=== SOURCE MATERIAL ===

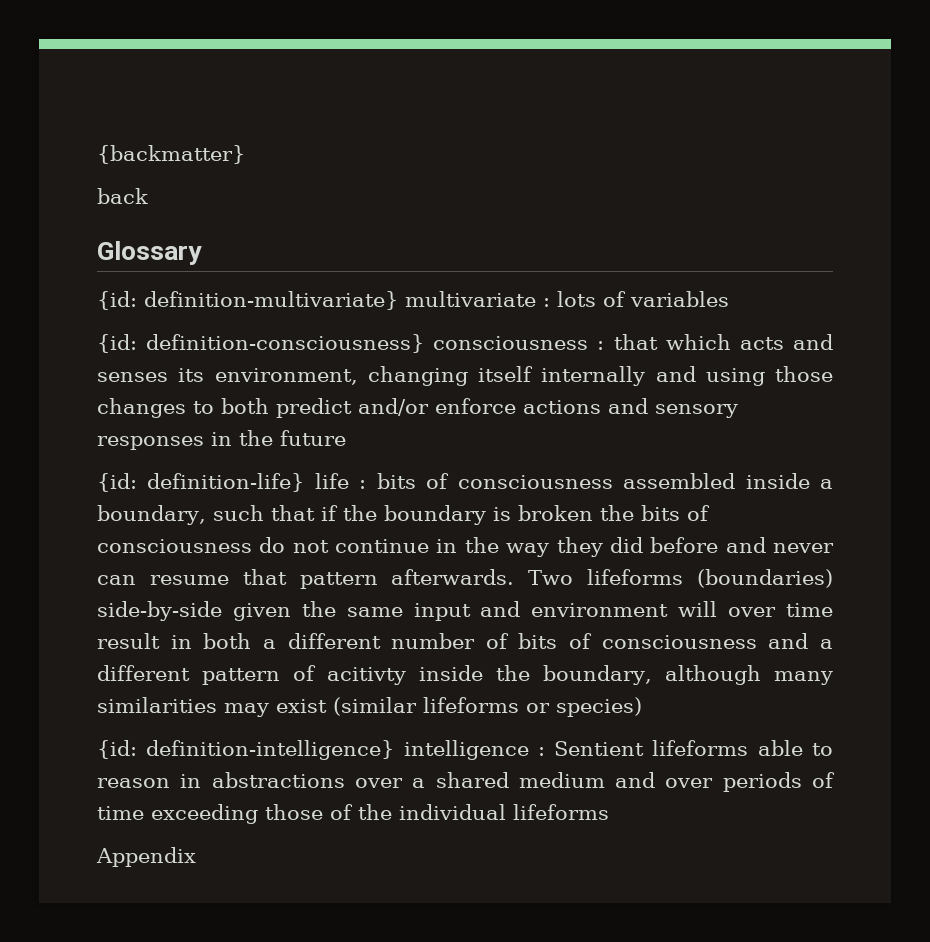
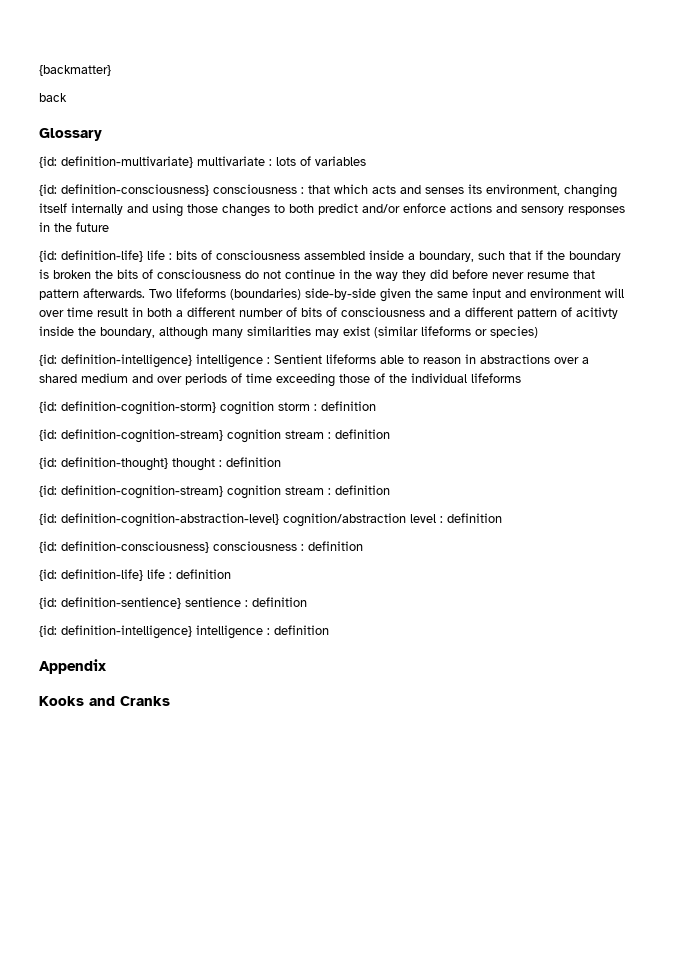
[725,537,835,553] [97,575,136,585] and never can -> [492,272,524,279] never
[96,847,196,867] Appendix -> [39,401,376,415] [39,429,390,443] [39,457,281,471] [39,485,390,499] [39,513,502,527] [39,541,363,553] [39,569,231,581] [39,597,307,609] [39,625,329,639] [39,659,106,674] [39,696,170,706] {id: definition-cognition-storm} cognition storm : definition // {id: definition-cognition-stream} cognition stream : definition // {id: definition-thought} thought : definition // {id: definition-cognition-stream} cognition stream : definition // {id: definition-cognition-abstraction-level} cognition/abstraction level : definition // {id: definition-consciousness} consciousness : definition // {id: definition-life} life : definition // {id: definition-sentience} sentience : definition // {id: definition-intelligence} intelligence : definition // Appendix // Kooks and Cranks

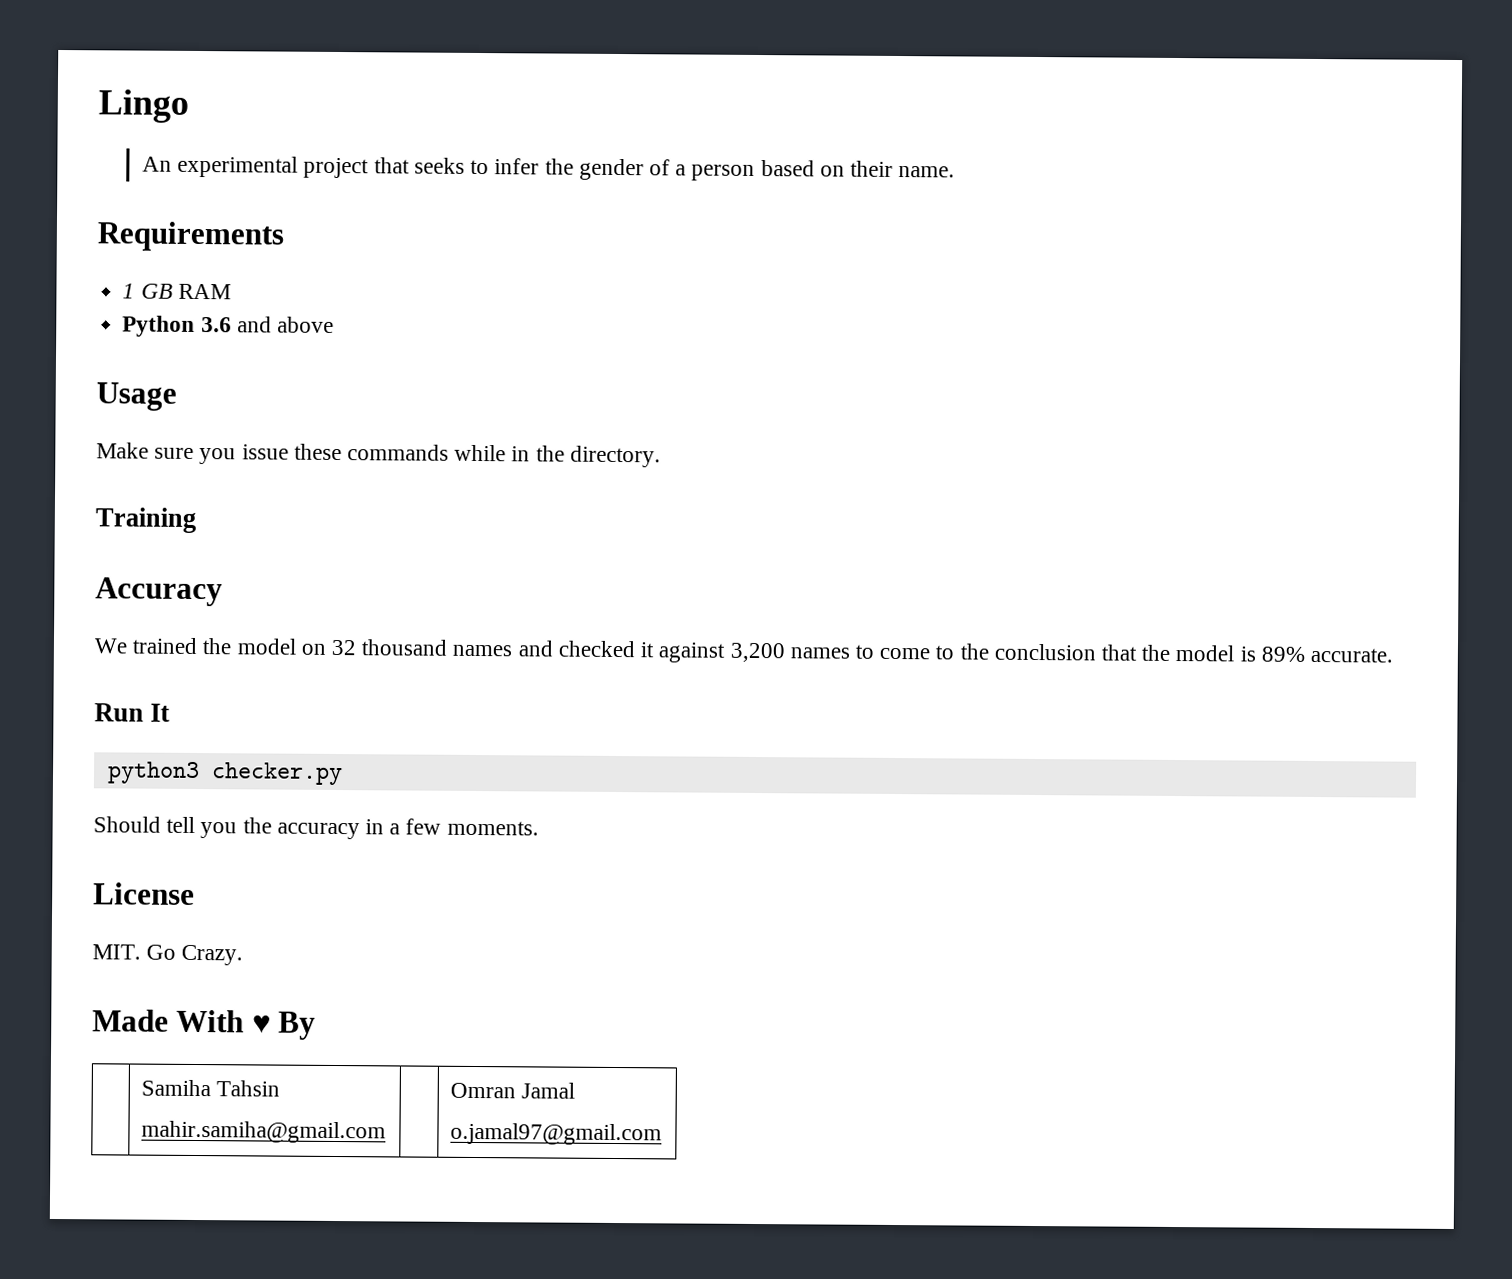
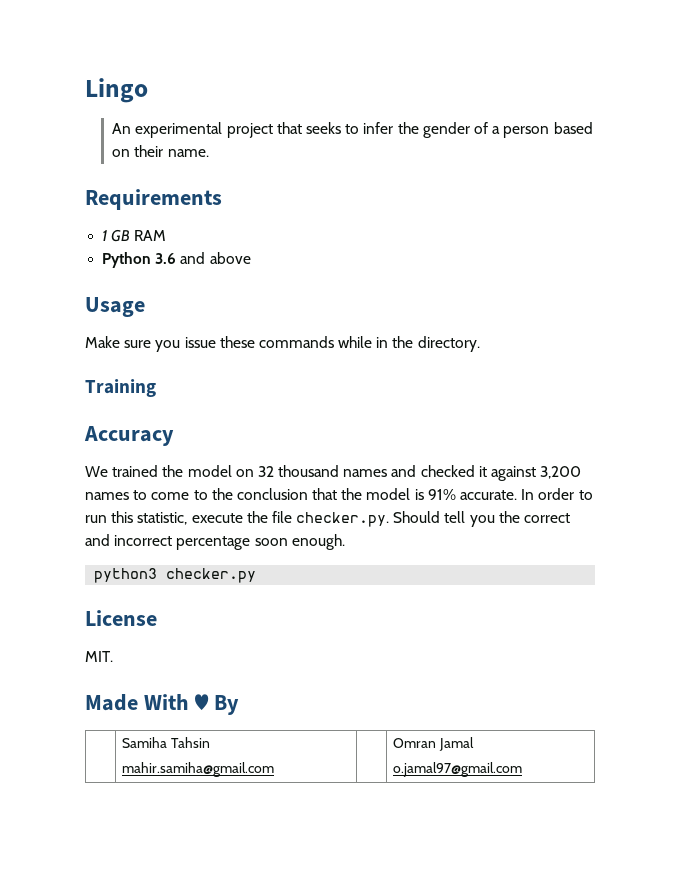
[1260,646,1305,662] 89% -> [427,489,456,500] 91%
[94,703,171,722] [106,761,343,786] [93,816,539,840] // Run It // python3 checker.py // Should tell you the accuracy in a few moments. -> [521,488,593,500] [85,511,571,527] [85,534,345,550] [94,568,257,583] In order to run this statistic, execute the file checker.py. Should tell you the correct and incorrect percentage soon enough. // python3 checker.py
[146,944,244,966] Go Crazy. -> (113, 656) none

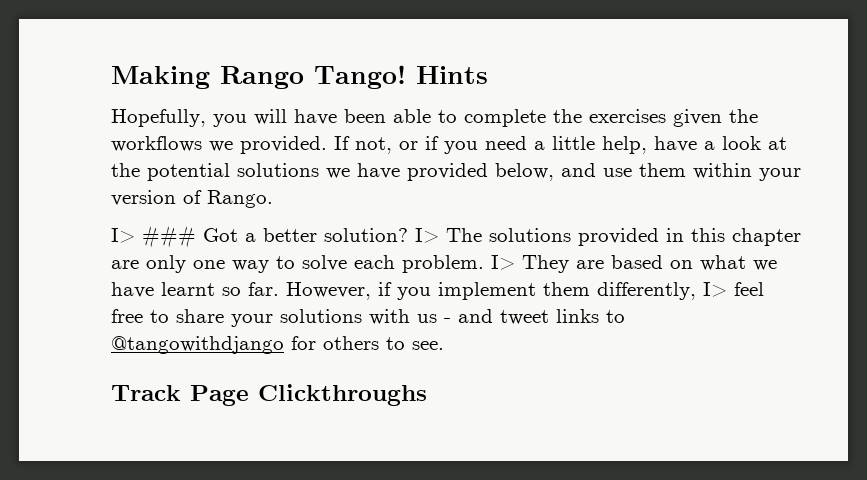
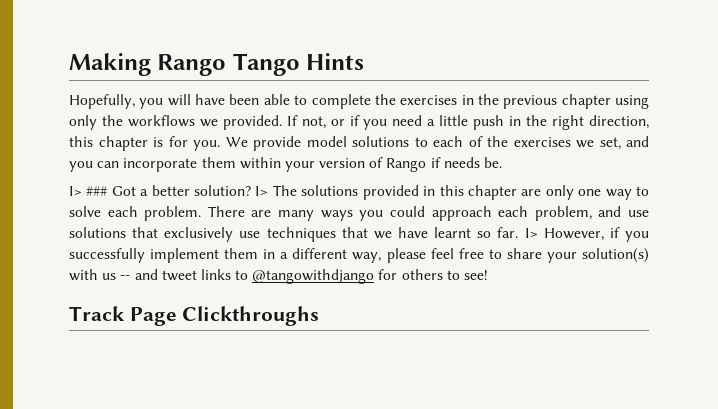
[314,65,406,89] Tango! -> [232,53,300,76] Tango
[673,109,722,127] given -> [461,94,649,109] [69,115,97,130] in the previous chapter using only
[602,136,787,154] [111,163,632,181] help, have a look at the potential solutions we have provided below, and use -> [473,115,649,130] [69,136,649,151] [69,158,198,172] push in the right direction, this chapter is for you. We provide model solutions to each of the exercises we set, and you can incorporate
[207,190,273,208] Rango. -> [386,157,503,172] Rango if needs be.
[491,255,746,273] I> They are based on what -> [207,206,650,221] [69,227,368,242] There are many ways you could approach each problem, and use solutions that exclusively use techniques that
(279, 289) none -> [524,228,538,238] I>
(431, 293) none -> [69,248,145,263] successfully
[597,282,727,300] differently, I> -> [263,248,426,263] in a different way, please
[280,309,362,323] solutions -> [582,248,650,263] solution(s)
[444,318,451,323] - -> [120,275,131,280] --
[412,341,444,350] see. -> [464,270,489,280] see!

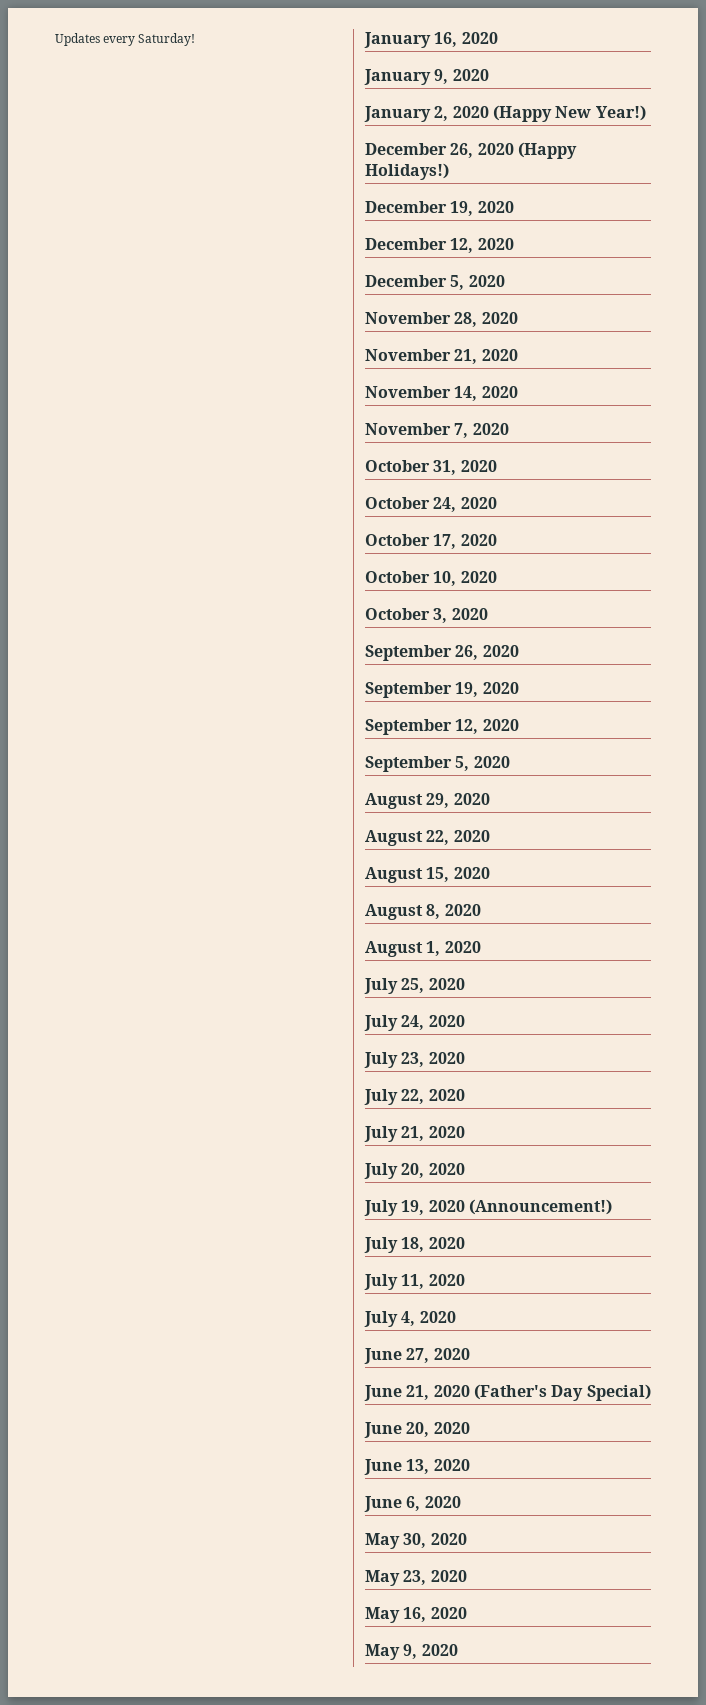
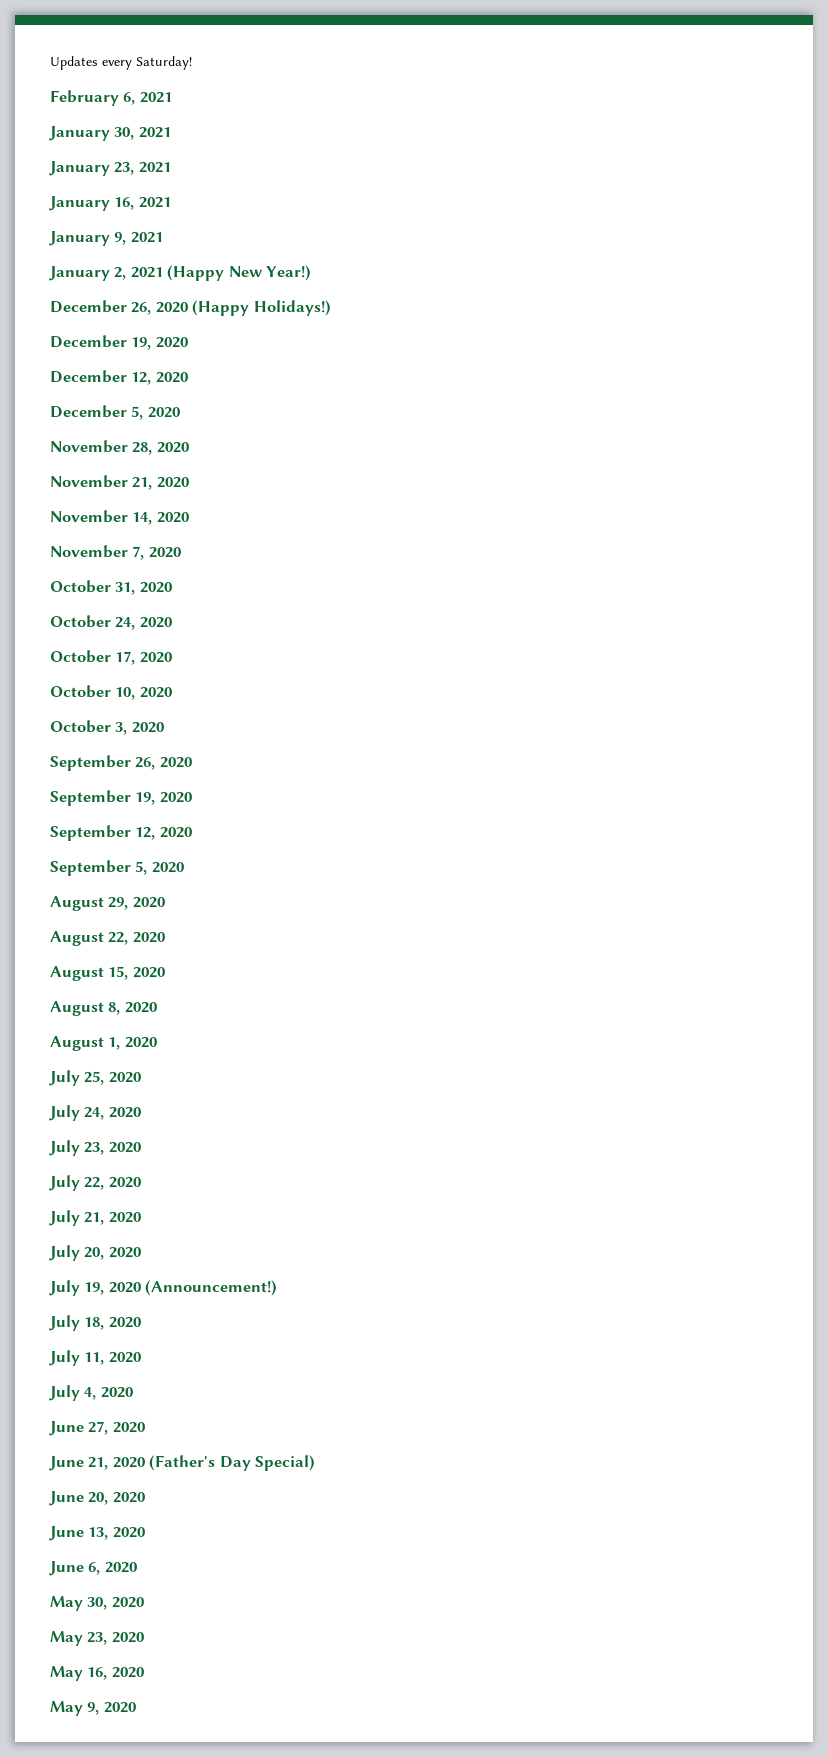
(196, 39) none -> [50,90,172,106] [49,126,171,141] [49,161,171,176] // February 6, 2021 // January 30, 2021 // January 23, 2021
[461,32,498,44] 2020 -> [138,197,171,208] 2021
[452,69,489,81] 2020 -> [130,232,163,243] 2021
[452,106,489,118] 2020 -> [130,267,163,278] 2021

===

◆ INSTRUCTIONS TO FOLLOW: Your copy should hold exactly and only the lines from the one containing "[597,282,727,300] differently, I>" through the end of the material, inclusive, repeated word for word and without pictures.

◆ OUTPUT OF THE TASK:
[597,282,727,300] differently, I> -> [263,248,426,263] in a different way, please
[280,309,362,323] solutions -> [582,248,650,263] solution(s)
[444,318,451,323] - -> [120,275,131,280] --
[412,341,444,350] see. -> [464,270,489,280] see!

(196, 39) none -> [50,90,172,106] [49,126,171,141] [49,161,171,176] // February 6, 2021 // January 30, 2021 // January 23, 2021
[461,32,498,44] 2020 -> [138,197,171,208] 2021
[452,69,489,81] 2020 -> [130,232,163,243] 2021
[452,106,489,118] 2020 -> [130,267,163,278] 2021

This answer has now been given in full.